Residents of the village have resorted to using porta potties, watering plants with dishwater, and trucking in fresh water at exorbitant prices to survive, but soon even that may not be enough, the latest blow to a tourist town already struggling to recover from the Covid pandemic.
“The town in general is in terrible, terrible shape,” Helen Mackenzie, manager of the town’s Blair Inn, told The Independent. “Over 25 percent of the wells in town have gone dry. Everybody in the village of Mendocino is on a well. A lot of businesses are already having to haul water in.”
To do that, local residents and business owners have to pay huge sums to have trucks deliver them water regularly. Julian Lopez, who owns Cafe Beaujolais, a French restaurant, told CBS he’s paying $3,600 a month for water deliveries. Restaurants have also stopped serving water to guests unless they ask for it.
But even these regular lifelines of water may be drying up, with larger neighboring towns like Fort Bragg limiting or preventing water deliveries to places like Mendocino. City officials have said they’re considering bringing in water by train.
If that happens, Mendocino, which lacks a central water system and instead relies on a series of individual wells to supply homes and business, could face the prospect every town in the West dreads: running out of water completely.
The situation is a reminder of the many braided crises facing the US. The climate crisis is exacerbating extreme weather and drought, while the Covid crisis is devastating both public health and the economy of places reliant on tourism. When these forces all combine, as they have in Mendocino, the effect is particularly acute.
“This is a tourist town. If there’s not enough water for the inns to keep running and the restaurants to keep running, it’s going to be back to the way it was during Covid, and that’s going to impact economically,” Ms Mackenzie continued. “Pray for rain. This is beyond the control of any government agency or federal anything. It’s all about the drought, which of course, climate change is driving the drought. It’s not looking good.”
Homes and businesses have been told to cut their water use by up to 40 per cent. The Blair Inn has started taking its linens to another town to be laundered so it doesn’t cut into its official water allocation.
Meredith Smith, who owns multiple restaurants in the town, including the Mendocino Cafe, says the area’s reliance on tourism puts it in a bind in the middle of a drought and a pandemic. The town courts visitors with water-intensive amenities like hotels and restaurants, but to keep the town functional, they’ve had to cut back on water usage. On top of that, Covid precautions like regular cleaning and hand washing also rely on steady water usage.
“They’re inextricable right now, the effects of the two on any kind of hospitality industry.
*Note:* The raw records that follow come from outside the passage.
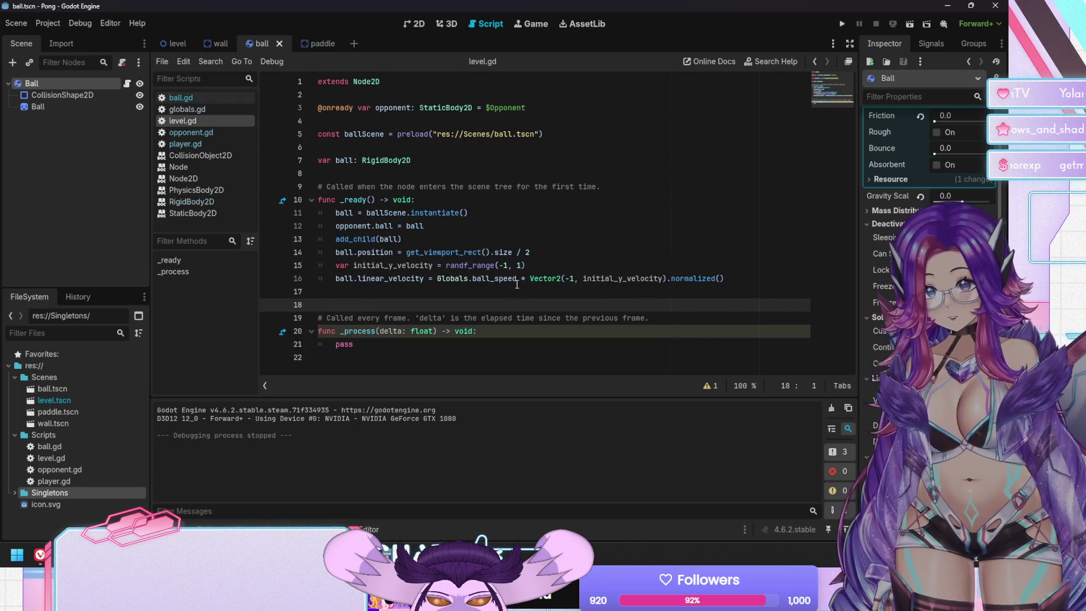
click(516, 282)
key(Right)
text(/ 2)
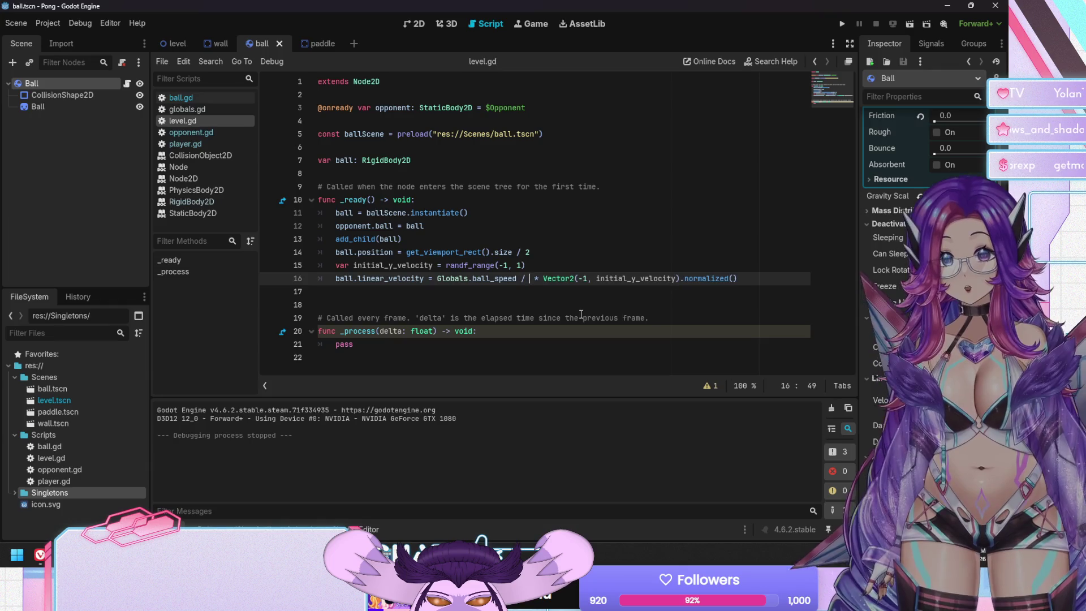
key(F5)
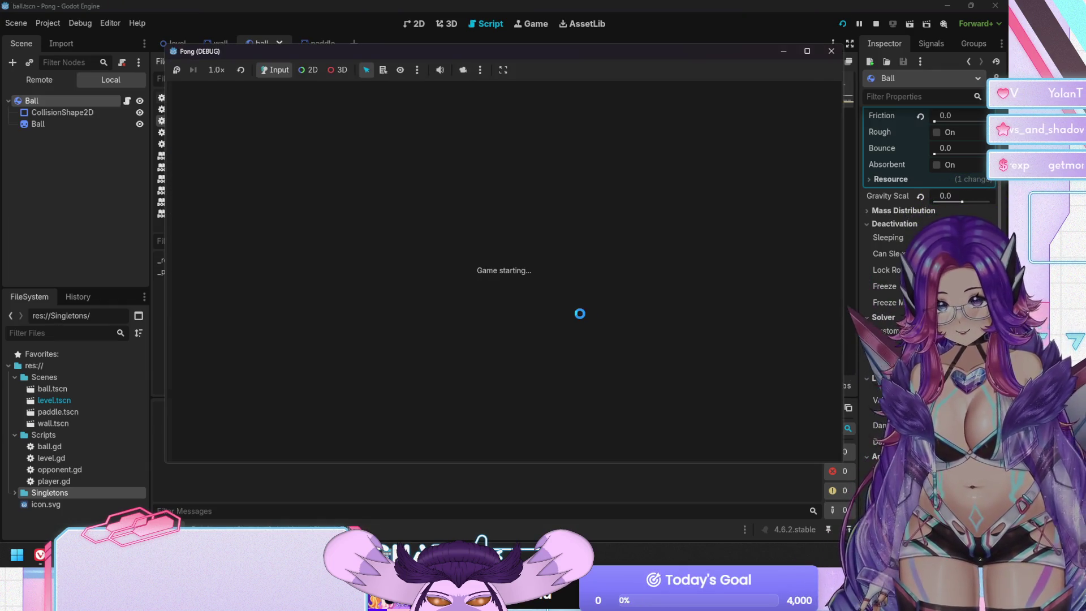
key(Down)
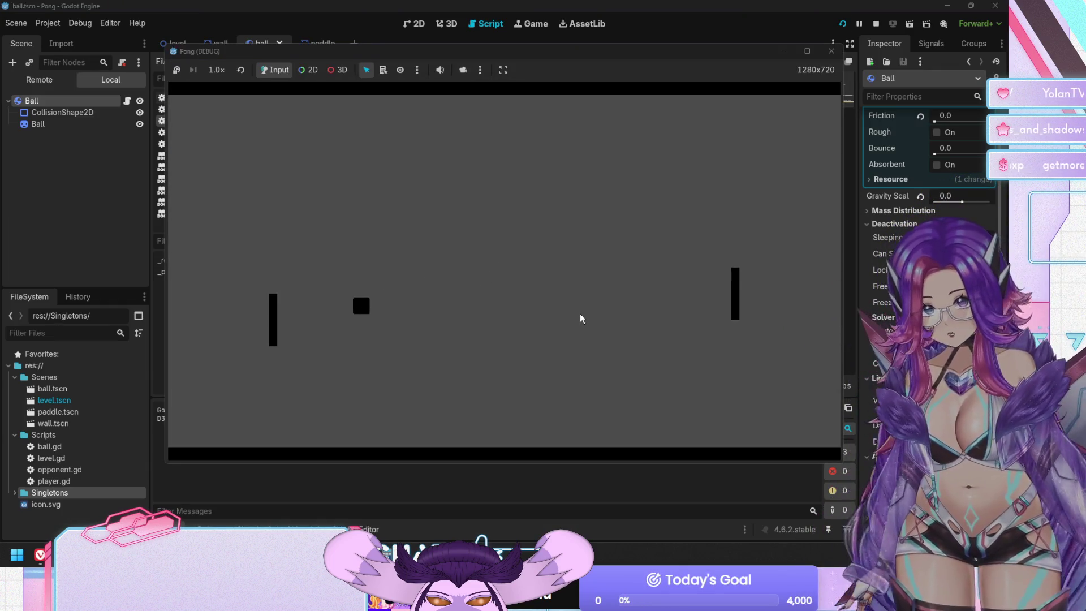
key(Down)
They’re one woven thing,” she said. “If you’re going to be a person who serves people, [visitors] will come in and say, ‘Can we use the bathrooms?’ You can’t encourage tourism and act like they’re not allowed to have bodies.”
The dire water situation throughout California has inspired authorities at the State Water Resources control board in Sacramento to begin compiling a master list of the 7,500 public water systems facing the most severe shortages. As of now, 81 systems are on the list, serving more than 130,000 people.
Ms Smith is taking the situation as a sign: society needs to change how it uses its resources, and fast, while also not leaving behind those less fortunate.
“The planet needed to get this message,” she said. “You can’t leave people without shelter. You can’t leave people without water. You can’t burn the bridge if you’re the last one over it.”